Residents here are asking themselves whether they want a liquefied natural gas terminal built across the bay from their peaceful river town. They aren’t alone in wrestling with that question.

Several communities across the country have been proposed as sites for the terminals and their residents — like the people in Astoria — are worried about safety, the economy and the environment.

“The possibility of any disaster is very low,” said Rose Priven, one of three project opponents running for the Port of Astoria Commission next month. “But safety studies show that if the worst happened, it would be horrendous.”

A proposal for a terminal in Providence, R.I., has officials there complaining it could wreck redevelopment plans for the city’s waterfront. Delaware officials are trying to block a liquefied natural gas terminal planned for southern New Jersey.

Opposition already has scuttled projects in Maine, California and Alabama.

From 4 to 50 terminals?
LNG is natural gas cooled until it turns to liquid so it can be shipped across the ocean in special tankers. As a liquid, LNG cannot explode and is not flammable. If released, it becomes a colorless, odorless vapor that can catch fire. It will explode only if in a confined area.

Right now, there are four import terminals — in Maryland, Georgia, Louisiana and Massachusetts.

About 50 more are in various stages of proposal or planning in the United States, Canada and Mexico — including five in Oregon.

Industry advocates say the safety risks are exaggerated, citing a 40-year history of more than 35,000 shipments of LNG worldwide without a significant release of the fuel or a fire.

The last liquefied natural gas explosion in the United States was in Cleveland when a poorly designed tank blew up in 1944, killing 128 people and leveling a square mile. A tank blast in Algeria last year killed 30 workers and injured dozens.

Industry advocates have argued that the Algerian accident, involving a liquid gas leak and explosion set off by a spark from a boiler, could not happen at U.S. terminals because of different equipment and design.

Jobs promised
In Oregon, the Port of Astoria has signed a five-year lease with California-based Calpine Corp., with options for two 30-year extensions if the project materializes. Designers say it could provide up to 500 construction jobs and 75 positions at the completed facility.
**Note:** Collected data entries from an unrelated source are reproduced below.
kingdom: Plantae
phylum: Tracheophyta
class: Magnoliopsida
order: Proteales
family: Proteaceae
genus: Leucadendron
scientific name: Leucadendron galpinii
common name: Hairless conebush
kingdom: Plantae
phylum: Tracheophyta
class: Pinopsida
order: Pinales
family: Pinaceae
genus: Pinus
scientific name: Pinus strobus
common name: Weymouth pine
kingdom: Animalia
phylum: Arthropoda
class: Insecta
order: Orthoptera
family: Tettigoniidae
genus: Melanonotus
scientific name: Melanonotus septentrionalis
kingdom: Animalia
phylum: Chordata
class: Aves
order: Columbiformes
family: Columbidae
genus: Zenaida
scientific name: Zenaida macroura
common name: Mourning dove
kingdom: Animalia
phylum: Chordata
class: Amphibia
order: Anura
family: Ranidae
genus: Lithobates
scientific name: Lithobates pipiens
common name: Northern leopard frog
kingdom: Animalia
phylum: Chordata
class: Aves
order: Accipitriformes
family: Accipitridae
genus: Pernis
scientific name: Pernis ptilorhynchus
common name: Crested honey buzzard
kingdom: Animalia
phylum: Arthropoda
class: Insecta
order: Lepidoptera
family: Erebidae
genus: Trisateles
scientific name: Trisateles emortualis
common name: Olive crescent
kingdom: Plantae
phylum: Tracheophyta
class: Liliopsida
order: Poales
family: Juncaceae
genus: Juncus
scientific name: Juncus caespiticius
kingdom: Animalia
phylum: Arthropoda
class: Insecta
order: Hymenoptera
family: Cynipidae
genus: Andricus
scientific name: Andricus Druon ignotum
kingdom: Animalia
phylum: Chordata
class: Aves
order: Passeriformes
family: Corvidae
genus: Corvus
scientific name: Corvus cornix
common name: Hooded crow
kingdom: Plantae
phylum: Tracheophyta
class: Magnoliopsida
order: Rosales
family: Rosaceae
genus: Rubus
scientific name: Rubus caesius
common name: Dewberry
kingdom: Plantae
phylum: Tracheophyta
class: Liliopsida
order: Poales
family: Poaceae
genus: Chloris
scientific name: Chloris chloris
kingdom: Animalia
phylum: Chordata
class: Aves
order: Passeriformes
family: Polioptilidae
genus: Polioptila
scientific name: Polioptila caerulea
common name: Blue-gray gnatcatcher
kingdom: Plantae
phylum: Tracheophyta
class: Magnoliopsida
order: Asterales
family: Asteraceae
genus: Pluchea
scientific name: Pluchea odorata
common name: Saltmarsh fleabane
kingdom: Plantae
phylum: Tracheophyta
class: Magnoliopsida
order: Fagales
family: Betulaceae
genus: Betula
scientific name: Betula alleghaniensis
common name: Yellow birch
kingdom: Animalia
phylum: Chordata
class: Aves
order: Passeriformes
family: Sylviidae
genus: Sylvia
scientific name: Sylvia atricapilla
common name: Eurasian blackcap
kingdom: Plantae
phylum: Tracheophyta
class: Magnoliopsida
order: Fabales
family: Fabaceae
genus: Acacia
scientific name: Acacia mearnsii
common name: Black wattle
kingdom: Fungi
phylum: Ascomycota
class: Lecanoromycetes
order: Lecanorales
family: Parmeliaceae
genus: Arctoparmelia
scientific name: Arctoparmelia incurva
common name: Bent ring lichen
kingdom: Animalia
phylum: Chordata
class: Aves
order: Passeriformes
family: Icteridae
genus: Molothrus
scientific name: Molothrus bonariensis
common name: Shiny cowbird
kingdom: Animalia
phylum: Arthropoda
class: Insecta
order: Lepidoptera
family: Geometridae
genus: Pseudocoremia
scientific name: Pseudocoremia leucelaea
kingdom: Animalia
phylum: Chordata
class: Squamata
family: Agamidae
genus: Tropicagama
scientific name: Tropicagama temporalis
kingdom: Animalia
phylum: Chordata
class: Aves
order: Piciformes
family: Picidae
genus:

The project, which could be operational by 2011, has to be approved by various federal, state and local agencies. No formal application has been filed, said Tamara Young-Allen, spokeswoman for the Federal Energy Regulatory Commission in Washington, D.C.

Calpine spokesman Peter Hansen said the tanks would have inch-thick stainless steel walls inside a 3-foot-thick sheath of reinforced concrete.

Ships would travel from the Pacific Ocean to the mouth of the Columbia River several times a week. Plans call for a storage and processing terminal to be built in Warrenton, across the bay from Astoria.

“The Warrenton location is away from concentrations of people and you don’t have to pass under the bridge,” he said. “We wanted to keep it away from Astoria and we believe the site is well-suited for us.”

Opponents worry the planned gas project could threaten the Young’s Bay estuary where salmon and other species develop. They also fear the ships carrying natural gas over the bar also could disrupt cruise ships and fishing, which bring money to the region.

President Bush has called for aggressive expansion of imports of liquefied natural gas. He said Congress should make clear the federal government has final say over locating LNG import terminals, even when states or communities object to projects.